Notorious PhD has two posts up (and a third brewing) about academic identities -- Fox vs. Hedgehog -- and what it means when you aren't anymore (Part 1 and Part 2).
Foxes, in this dichotomy, know a little about a lot of things; hedgehogs know a lot about a few things. I've tended to be more foxy than hedgehog-y (except in the mornings, just after a haircut, when I really do LOOK like a hedgehog...). In fact, the deep knowledge hedgehogs have of their subject matter has intimidated me. And I've fretted that I don't have such a topic that I want to dive into and commit myself totally to, for the rest of my career. It was very cool to find out that I'm not alone in being a fox, and that it is not necessarily a detriment! There are some broad common themes I'm interested in, but the specifics of addressing them are very varied (and their are more than one...).

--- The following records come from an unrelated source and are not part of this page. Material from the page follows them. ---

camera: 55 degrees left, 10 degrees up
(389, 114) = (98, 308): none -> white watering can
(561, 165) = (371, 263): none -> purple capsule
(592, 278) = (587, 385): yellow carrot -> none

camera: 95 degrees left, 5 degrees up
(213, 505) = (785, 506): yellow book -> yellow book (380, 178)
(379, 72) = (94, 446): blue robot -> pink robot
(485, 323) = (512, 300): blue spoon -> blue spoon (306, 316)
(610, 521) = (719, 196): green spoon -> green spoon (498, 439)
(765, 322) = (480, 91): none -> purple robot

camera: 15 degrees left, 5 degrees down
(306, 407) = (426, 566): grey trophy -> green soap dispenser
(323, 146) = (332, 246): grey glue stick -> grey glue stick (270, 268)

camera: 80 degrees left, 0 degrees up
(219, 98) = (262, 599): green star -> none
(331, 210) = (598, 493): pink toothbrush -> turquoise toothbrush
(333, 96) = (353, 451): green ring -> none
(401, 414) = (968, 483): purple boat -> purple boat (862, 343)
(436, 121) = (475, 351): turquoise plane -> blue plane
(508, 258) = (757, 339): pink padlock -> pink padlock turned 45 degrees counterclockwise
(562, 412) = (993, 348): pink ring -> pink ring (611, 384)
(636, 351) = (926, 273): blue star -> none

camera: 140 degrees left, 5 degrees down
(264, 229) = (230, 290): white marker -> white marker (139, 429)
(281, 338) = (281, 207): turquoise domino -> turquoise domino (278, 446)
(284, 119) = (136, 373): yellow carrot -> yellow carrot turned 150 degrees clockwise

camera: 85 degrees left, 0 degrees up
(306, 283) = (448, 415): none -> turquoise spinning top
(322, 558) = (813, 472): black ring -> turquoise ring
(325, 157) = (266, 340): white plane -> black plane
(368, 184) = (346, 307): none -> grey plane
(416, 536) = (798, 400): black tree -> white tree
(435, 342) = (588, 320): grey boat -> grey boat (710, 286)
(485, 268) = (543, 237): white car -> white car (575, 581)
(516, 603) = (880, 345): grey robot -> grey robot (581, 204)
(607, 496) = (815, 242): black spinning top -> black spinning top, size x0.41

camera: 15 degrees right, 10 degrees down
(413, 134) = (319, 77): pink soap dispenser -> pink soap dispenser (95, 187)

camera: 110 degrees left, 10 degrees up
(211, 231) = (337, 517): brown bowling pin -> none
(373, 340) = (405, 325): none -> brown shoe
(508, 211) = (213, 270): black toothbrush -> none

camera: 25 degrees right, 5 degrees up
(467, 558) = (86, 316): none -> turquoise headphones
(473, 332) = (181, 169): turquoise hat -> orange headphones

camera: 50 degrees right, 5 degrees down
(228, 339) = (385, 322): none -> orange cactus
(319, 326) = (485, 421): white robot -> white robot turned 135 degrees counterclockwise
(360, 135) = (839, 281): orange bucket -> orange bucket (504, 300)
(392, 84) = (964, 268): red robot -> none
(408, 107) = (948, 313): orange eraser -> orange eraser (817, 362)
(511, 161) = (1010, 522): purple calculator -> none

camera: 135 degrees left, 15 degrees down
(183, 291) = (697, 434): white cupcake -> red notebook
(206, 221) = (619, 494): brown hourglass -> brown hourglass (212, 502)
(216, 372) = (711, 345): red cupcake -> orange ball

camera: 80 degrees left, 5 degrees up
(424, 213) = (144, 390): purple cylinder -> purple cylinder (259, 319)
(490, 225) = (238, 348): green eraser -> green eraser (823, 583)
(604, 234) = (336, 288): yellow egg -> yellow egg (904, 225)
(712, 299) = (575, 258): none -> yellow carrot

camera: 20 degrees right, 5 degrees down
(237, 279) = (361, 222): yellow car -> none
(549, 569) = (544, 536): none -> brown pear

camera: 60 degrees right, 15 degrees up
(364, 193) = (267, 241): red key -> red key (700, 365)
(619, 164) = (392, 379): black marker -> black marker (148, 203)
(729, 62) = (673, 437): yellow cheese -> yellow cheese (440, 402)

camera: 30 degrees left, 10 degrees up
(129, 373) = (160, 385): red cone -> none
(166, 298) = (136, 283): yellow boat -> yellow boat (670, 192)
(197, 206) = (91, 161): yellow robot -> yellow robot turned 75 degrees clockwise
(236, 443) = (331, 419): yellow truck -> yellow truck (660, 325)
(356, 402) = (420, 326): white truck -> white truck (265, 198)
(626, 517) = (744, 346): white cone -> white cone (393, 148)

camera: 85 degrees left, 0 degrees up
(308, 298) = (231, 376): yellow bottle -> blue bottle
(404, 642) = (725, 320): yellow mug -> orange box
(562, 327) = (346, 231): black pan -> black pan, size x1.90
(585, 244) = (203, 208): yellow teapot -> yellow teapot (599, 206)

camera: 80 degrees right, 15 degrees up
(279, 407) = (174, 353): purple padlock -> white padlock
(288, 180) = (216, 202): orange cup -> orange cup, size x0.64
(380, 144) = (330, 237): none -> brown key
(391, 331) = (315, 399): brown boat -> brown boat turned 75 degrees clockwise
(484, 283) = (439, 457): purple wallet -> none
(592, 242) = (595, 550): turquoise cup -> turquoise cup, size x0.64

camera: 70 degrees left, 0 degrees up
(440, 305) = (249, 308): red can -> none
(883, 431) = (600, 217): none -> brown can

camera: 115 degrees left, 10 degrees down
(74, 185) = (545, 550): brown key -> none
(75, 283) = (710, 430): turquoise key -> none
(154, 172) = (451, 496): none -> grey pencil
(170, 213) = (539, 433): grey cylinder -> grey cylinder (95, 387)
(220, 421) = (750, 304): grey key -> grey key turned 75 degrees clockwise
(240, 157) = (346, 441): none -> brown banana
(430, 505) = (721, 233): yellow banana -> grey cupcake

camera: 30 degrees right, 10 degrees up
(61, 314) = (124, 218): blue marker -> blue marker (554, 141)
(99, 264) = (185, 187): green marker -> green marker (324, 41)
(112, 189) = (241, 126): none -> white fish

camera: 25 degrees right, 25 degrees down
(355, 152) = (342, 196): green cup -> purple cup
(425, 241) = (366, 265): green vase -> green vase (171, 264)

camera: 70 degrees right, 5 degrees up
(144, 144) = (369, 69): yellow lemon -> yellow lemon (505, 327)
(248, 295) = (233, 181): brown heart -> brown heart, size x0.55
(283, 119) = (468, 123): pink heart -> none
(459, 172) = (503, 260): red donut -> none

In addition to being mostly foxy with shades of hedgehog (which I shall embrace and no longer decry!), I am also a splitter.* So there.
* Splitter: in archaeology, there are lumpers and splitters. These traits are deeply coded into our very beings. Splitters are always splitters, unless forced to lump; lumpers are always lumpers unless forced to split. As a splitter, I tend to put things in several smaller groupings; lumpers tend to put things into fewer, larger groupings. These "things" can be soil layers, artifact types, fill deposits, etc.
4 comments:
Wow! Verrrrry interesting.
I am pondering the lumper and splitters...think I'm a splitter, too! Cheers!
Ooh! I love your Library Thing box, too!
Foxy here! There is just so much to know in the world. Of course, others would say I've become a myopic hedgehog on Douglass; but, really, biography is just an excuse to appear hedgehoggy while indulging the fox.
Not sure on the lumping and splitting.
Interesting - in my field foxes tend to be lumpers not splitters!